Publié le 10/10/2020 par Bertrand Gevart / Catégorie: Critique

Le format amateur du super 8 s’invite dans ce documentaire réalisé par Léo Guinet dans le cadre de ses études à l’IAD. Le film raconte la réminiscence d’un homme qui retourne à Berlin en évoquant son voyage passé et sa maladie. Envisagé comme un journal filmé, l’image-mémoire surgit par fragments, comme des bribes de souvenirs, des étincelles d'élans vitaux qui l’ont gardé en vie. 

ETWAS NEUES de Léo Guinet

Redécouvrir le bruit de la ville, le silence, les voix d’enfants. Observer le monde, passivement, en retrait, sans bruit. Comme la première fois où il vit ces choses, il se souvient et se sent vivant. Les images d’un Berlin moderne en construction apparaît au fil des plans. La caméra se tourne rapidement vers les autres : enfants, amis, femmes, famille, ceux qui l’ont soutenu. Un an après la maladie, il trace un parcours existentiel dans la ville, un voyage intérieur. Le réalisateur évite l’écueil de la voix off, de la voix-je, de la présence dans le cadre, privilégiant l’utilisation de cartons qui racontent les effrois et les retrouvailles, les premières sensations. Le réalisateur construit son film dans une perspective non-narrative. Les éléments s’enchaînent sans qu’il n’y ait de lien, laissant toute liberté au spectateur de faire des associations. Il tente d’échapper à l’impossibilité d’un retour du passé en cherchant perpétuellement à le retrouver, et cette quête, il la partage avec nous. 
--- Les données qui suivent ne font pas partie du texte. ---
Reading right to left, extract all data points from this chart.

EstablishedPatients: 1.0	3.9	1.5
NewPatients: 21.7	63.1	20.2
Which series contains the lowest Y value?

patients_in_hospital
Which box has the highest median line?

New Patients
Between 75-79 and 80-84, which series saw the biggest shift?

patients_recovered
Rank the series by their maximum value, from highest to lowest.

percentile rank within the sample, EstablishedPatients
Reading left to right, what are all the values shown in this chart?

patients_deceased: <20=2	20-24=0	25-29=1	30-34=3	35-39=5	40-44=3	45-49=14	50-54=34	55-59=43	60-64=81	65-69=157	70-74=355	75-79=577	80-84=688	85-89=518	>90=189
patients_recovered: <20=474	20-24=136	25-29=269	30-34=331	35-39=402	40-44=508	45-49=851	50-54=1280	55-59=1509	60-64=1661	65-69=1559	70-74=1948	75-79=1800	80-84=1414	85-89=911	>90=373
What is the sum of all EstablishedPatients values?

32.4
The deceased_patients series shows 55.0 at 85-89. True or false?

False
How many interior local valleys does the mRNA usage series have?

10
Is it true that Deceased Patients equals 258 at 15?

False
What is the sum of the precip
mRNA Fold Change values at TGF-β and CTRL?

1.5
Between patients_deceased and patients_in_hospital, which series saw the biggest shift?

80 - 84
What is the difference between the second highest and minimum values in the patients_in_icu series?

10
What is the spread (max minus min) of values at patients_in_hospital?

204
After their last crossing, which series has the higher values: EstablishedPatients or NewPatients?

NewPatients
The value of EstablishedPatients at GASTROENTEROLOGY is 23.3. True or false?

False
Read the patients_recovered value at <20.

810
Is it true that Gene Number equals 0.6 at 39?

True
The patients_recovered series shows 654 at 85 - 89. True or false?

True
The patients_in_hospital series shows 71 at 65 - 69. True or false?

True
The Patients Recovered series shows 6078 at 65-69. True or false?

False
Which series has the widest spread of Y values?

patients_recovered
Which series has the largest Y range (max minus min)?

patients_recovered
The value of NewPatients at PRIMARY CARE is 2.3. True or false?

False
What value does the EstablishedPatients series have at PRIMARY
Son journal est donc envisagé comme une pratique radicale, seule à même, par la simplicité de son dispositif, d’être en prise sur le réel, dans une véritable hantise de la perte. Sur le plan esthétique, Léo Guinet privilégie l’expérience du moment, l’émotion qu’elle suscite plutôt que la perfection technique du rendu. Il saisit, comme une « main caméra », l’amour du fait ontologique que le réel existe. Il saisit dans ce qui se donne à voir pour la première et dernière fois. Saisir un sourire, une naissance, une danse, avant que tout ne tombe dans l’oubli. 

De toutes ces images du quotidien qui se succèdent, se dresse un autoportrait en cinéma pour mettre en évidence la nature fracturée du soi, se traduisant par des brefs instants d’existence, des répétitions, des réminiscences et des lieux traversés. Une expérimentation filmique intime où plane l’ombre de la maladie et de la mort et émerge la fragile captation de moments de vie dans ses états les plus anodins et les plus délicats.